Collected data

=== Begin Enclosure ===

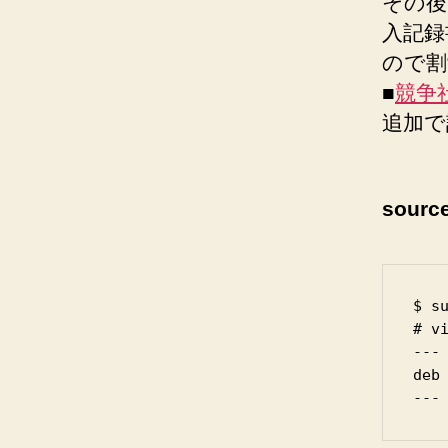
その後
入記録
ので割
■
競争社会
追加で
sourc
$ su
# vi
---

deb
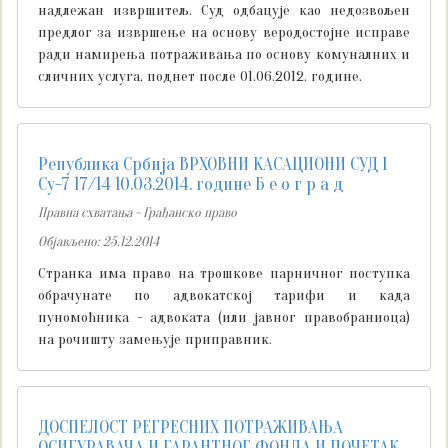
надлежан извршитељ. Суд одбацује као недозвољен
предлог за извршење на основу веродостојне исправе
ради намирења потраживања по основу комуналних и
сличних услуга, поднет после 01.06.2012. године.
Република Србија ВРХОВНИ КАСАЦИОНИ СУД I
Су-7 17/14 10.03.2014. године Б е о г р а д
Правна схватања - Грађанско право
Објављено: 25.12.2014
Странка има право на трошкове парничног поступка
обрачунате по адвокатској тарифи и када
пуномоћника - адвоката (или јавног правобраниоца)
на рочишту замењује приправник.
ДОСПЕЛОСТ РЕГРЕСНИХ ПОТРАЖИВАЊА
ОСИГУРАВАЧА И ГАРАНТНОГ ФОНДА И ПОЧЕТАК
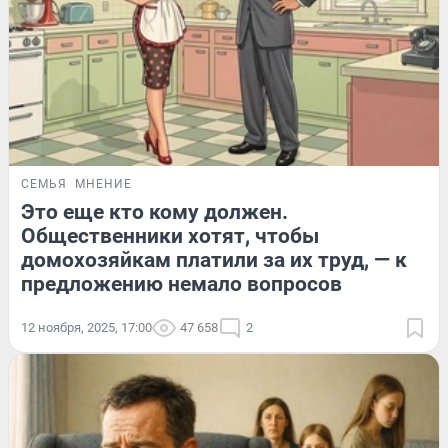
СЕМЬЯ
МНЕНИЕ
Это еще кто кому должен.
Общественники хотят, чтобы
домохозяйкам платили за их труд, — к
предложению немало вопросов
12 ноября, 2025, 17:00
47 658
2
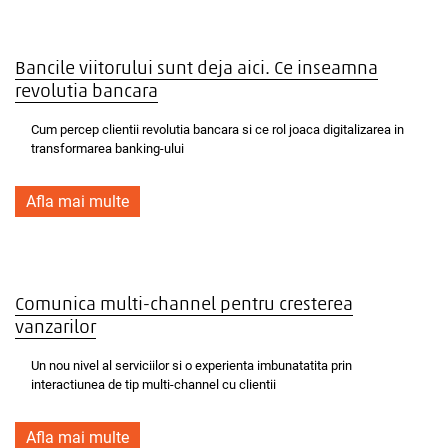
Bancile viitorului sunt deja aici. Ce inseamna
revolutia bancara
Cum percep clientii revolutia bancara si ce rol joaca digitalizarea in
transformarea banking-ului
Afla mai multe
Comunica multi-channel pentru cresterea
vanzarilor
Un nou nivel al serviciilor si o experienta imbunatatita prin
interactiunea de tip multi-channel cu clientii
Afla mai multe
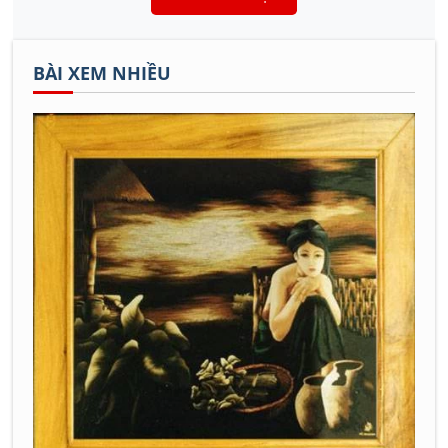
BÀI XEM NHIỀU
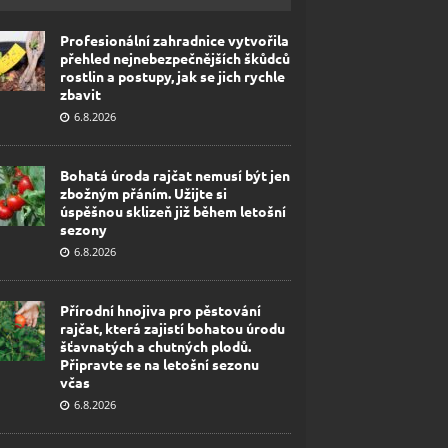
Profesionální zahradnice vytvořila
přehled nejnebezpečnějších škůdců
rostlin a postupy, jak se jich rychle
zbavit
6.8.2026
Bohatá úroda rajčat nemusí být jen
zbožným přáním. Užijte si
úspěšnou sklizeň již během letošní
sezony
6.8.2026
Přírodní hnojiva pro pěstování
rajčat, která zajistí bohatou úrodu
šťavnatých a chutných plodů.
Připravte se na letošní sezonu
včas
6.8.2026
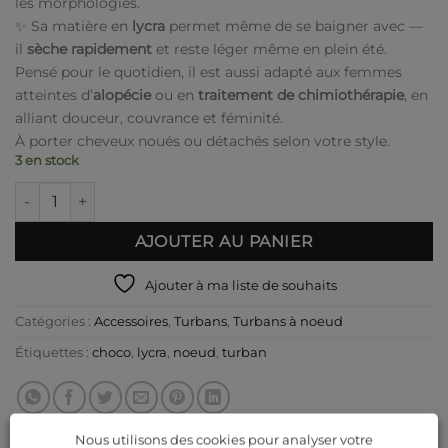
les morphologies.
✨ Sa matière en
lycra
permet même de se baigner avec —
il
sèche rapidement
et reste léger même en plein été.
Pensé pour le quotidien, il est aussi adapté aux femmes
atteintes d’
alopécie
ou en
traitement de chimiothérapie
, en
alliant douceur, couvrance et féminité.
À porter cheveux noués ou détachés selon votre style.
3 en stock
quantité de Turban à noeud lycra choco
AJOUTER AU PANIER
Ajouter à ma liste de souhaits
Catégories :
Accessoires
,
Turbans
,
Turbans à noeud
Étiquettes :
choco
,
lycra
,
noeud
,
turban
Nous utilisons des cookies pour analyser votre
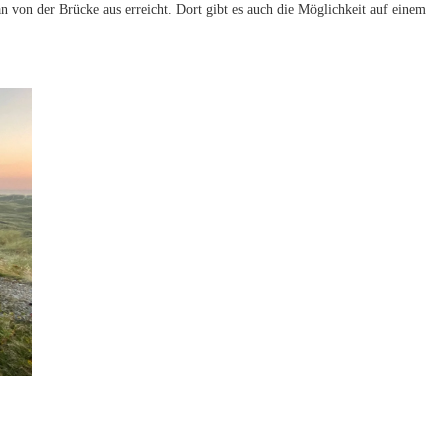
man von der Brücke aus erreicht. Dort gibt es auch die Möglichkeit auf einem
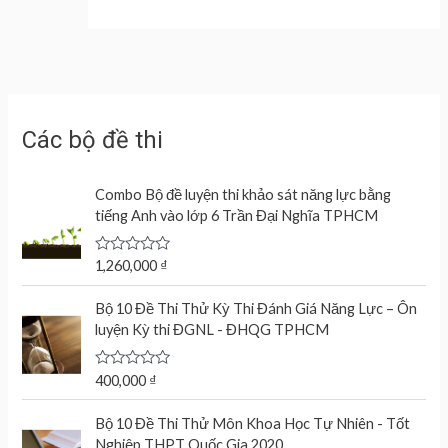
Các bộ đề thi
Combo Bộ đề luyện thi khảo sát năng lực bằng
tiếng Anh vào lớp 6 Trần Đại Nghĩa TPHCM
R
1,260,000
₫
a
t
e
Bộ 10 Đề Thi Thử Kỳ Thi Đánh Giá Năng Lực – Ôn
d
luyện Kỳ thi ĐGNL - ĐHQG TPHCM
0
o
u
t
R
400,000
₫
o
a
f
t
O
C
5
e
Bộ 10 Đề Thi Thử Môn Khoa Học Tự Nhiên - Tốt
r
u
d
Nghiệp THPT Quốc Gia 2020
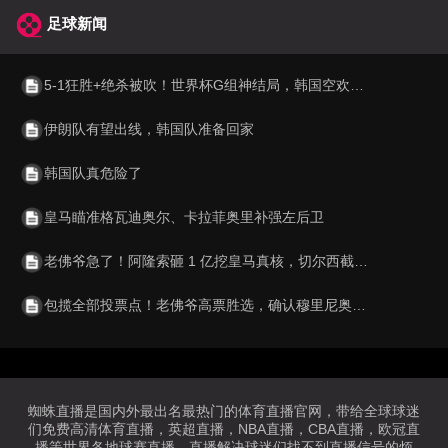
足球新闻
5-1狂胜+绝杀被吹！世界杯G组神结局，韩国空欢喜 比利时逆袭成第1
伊朗队有望出线，韩国队准备回家
韩国队真危险了
皇马瞄准格瓦迪奥尔、卡拉菲奥里补强左后卫
老佛爷急了！阿隆索砸 1 亿挖皇马真核，切尔西截胡利物浦阿森纳
包揽全部投票点！老佛爷高票胜选，确认穆里尼奥重返伯纳乌执教
蜘蛛直播是国内外最出名最热门的体育直播官网，带给全球球迷
们免费高清体育直播，英超直播，NBA直播，CBA直播，欧冠直
播等世界各地球赛直播。直播解决球迷们找不到直播信号的烦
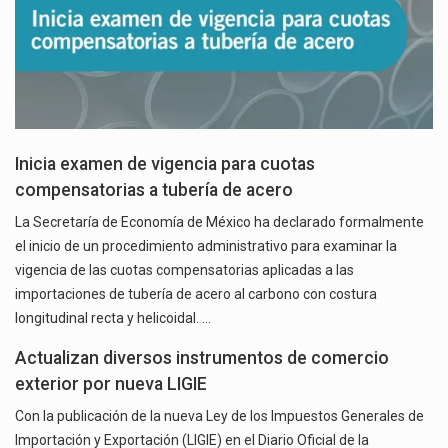
Inicia examen de vigencia para cuotas
compensatorias a tubería de acero
La Secretaría de Economía de México ha declarado formalmente
el inicio de un procedimiento administrativo para examinar la
vigencia de las cuotas compensatorias aplicadas a las
importaciones de tubería de acero al carbono con costura
longitudinal recta y helicoidal. …
Actualizan diversos instrumentos de comercio
exterior por nueva LIGIE
Con la publicación de la nueva Ley de los Impuestos Generales de
Importación y Exportación (LIGIE) en el Diario Oficial de la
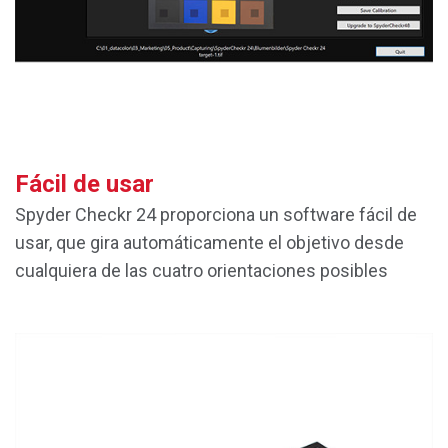
Fácil de usar
Spyder Checkr 24 proporciona un software fácil de
usar, que gira automáticamente el objetivo desde
cualquiera de las cuatro orientaciones posibles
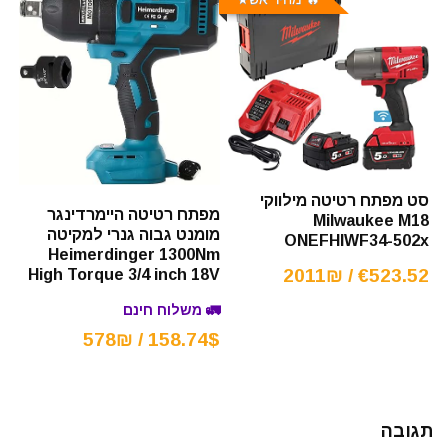
סט מפתח רטיטה מילווקי
מפתח רטיטה היימרדינגר
Milwaukee M18
מומנט גבוה גנרי למקיטה
ONEFHIWF34-502x
Heimerdinger 1300Nm
€523.52 / 2011₪
High Torque 3/4 inch 18V
🚛 משלוח חינם
158.74$ / 578₪
תגובה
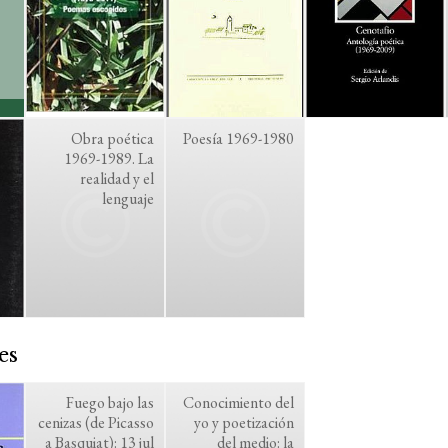
Obra poética
Poesía 1969-1980
1969-1989. La
realidad y el
lenguaje
es
Fuego bajo las
Conocimiento del
cenizas (de Picasso
yo y poetización
a Basquiat): 13 jul
del medio: la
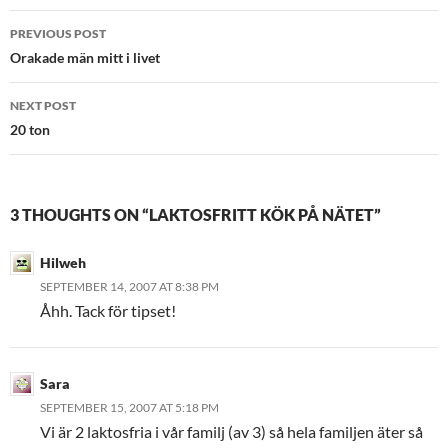
Post
PREVIOUS POST
navigation
Orakade män mitt i livet
NEXT POST
20 ton
3 THOUGHTS ON “LAKTOSFRITT KÖK PÅ NÄTET”
Hilweh
SEPTEMBER 14, 2007 AT 8:38 PM
Åhh. Tack för tipset!
Sara
SEPTEMBER 15, 2007 AT 5:18 PM
Vi är 2 laktosfria i vår familj (av 3) så hela familjen äter så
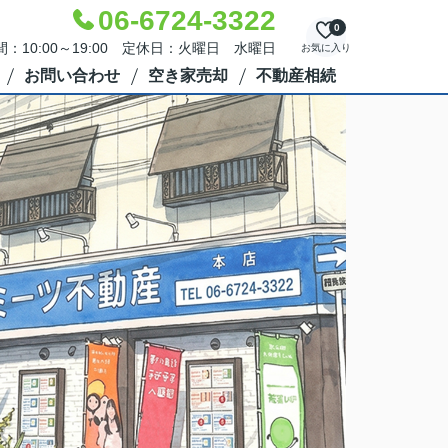
06-6724-3322
0
：10:00～19:00 定休日：火曜日 水曜日
お気に入り
お問い合わせ
空き家売却
不動産相続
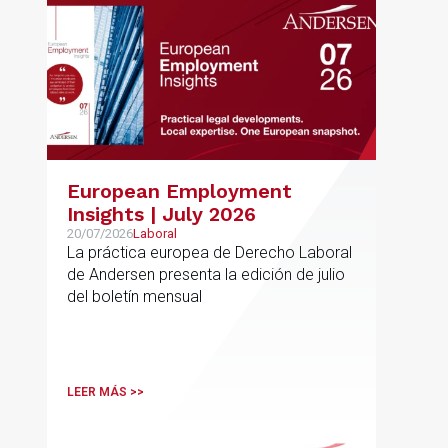
European Employment
Insights | July 2026
20/07/2026
Laboral
La práctica europea de Derecho Laboral
de Andersen presenta la edición de julio
del boletín mensual
LEER MÁS >>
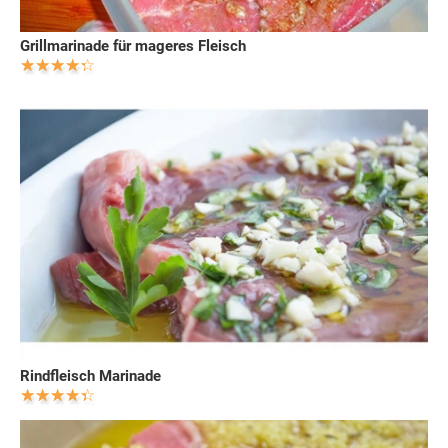
Grillmarinade für mageres Fleisch
Rindfleisch Marinade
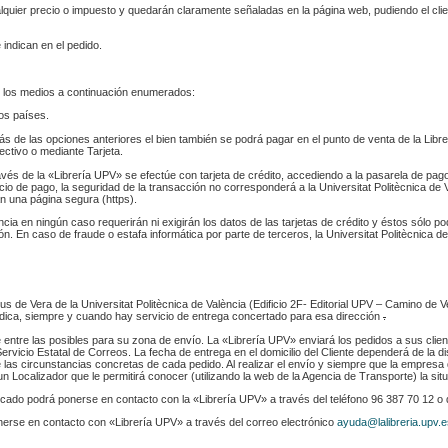
ualquier precio o impuesto y quedarán claramente señaladas en la página web, pudiendo el cl
 indican en el pedido.
 los medios a continuación enumerados:
los países.
s de las opciones anteriores el bien también se podrá pagar en el punto de venta de la Libr
fectivo o mediante Tarjeta.
ravés de la «Librería UPV» se efectúe con tarjeta de crédito, accediendo a la pasarela de pa
cio de pago, la seguridad de la transacción no corresponderá a la Universitat Politècnica de V
n una página segura (https).
ència en ningún caso requerirán ni exigirán los datos de las tarjetas de crédito y éstos sólo p
. En caso de fraude o estafa informática por parte de terceros, la Universitat Politècnica de
s de Vera de la Universitat Politècnica de València (Edificio 2F- Editorial UPV – Camino de V
 indica, siempre y cuando hay servicio de entrega concertado para esa dirección
.
e entre las posibles para su zona de envío. La «Librería UPV» enviará los pedidos a sus clie
rvicio Estatal de Correos. La fecha de entrega en el domicilio del Cliente dependerá de la di
 las circunstancias concretas de cada pedido. Al realizar el envío y siempre que la empresa 
n Localizador que le permitirá conocer (utilizando la web de la Agencia de Transporte) la sit
indicado podrá ponerse en contacto con la «Librería UPV» a través del teléfono 96 387 70 12 o
nerse en contacto con «Librería UPV» a través del correo electrónico
ayuda@lalibreria.upv.e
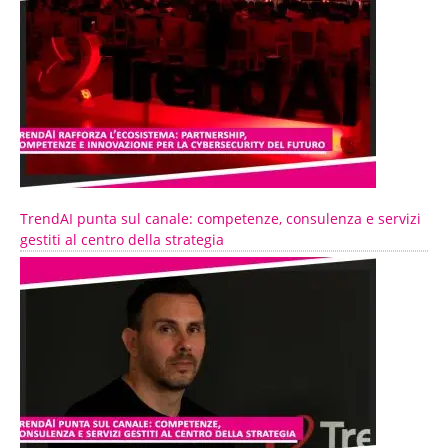
TrendAI punta sul canale: competenze, consulenza e servizi
gestiti al centro della strategia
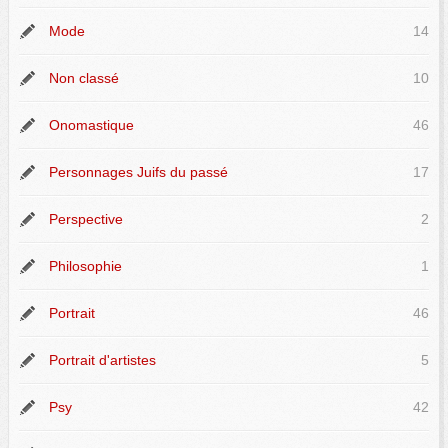
Mode
14
Non classé
10
Onomastique
46
Personnages Juifs du passé
17
Perspective
2
Philosophie
1
Portrait
46
Portrait d'artistes
5
Psy
42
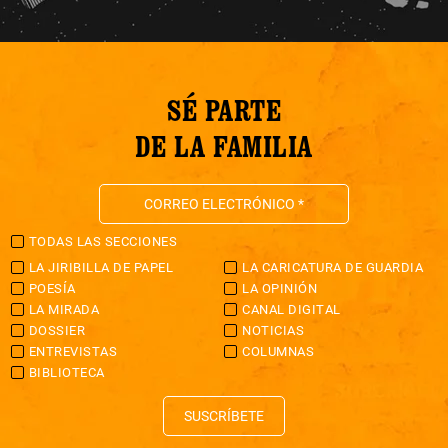
SÉ PARTE
DE LA FAMILIA
TODAS LAS SECCIONES
LA JIRIBILLA DE PAPEL
LA CARICATURA DE GUARDIA
POESÍA
LA OPINIÓN
LA MIRADA
CANAL DIGITAL
DOSSIER
NOTICIAS
ENTREVISTAS
COLUMNAS
BIBLIOTECA
SUSCRÍBETE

=== End Enclosure ===

— TASK PROMPT —
Run a filter over the data above and keep each line that contains the word "Universitat".

— SOLUTION TO THE PROBLEM —
cio de pago, la seguridad de la transacción no corresponderá a la Universitat Politècnica de V
. En caso de fraude o estafa informática por parte de terceros, la Universitat Politècnica de
s de Vera de la Universitat Politècnica de València (Edificio 2F- Editorial UPV – Camino de V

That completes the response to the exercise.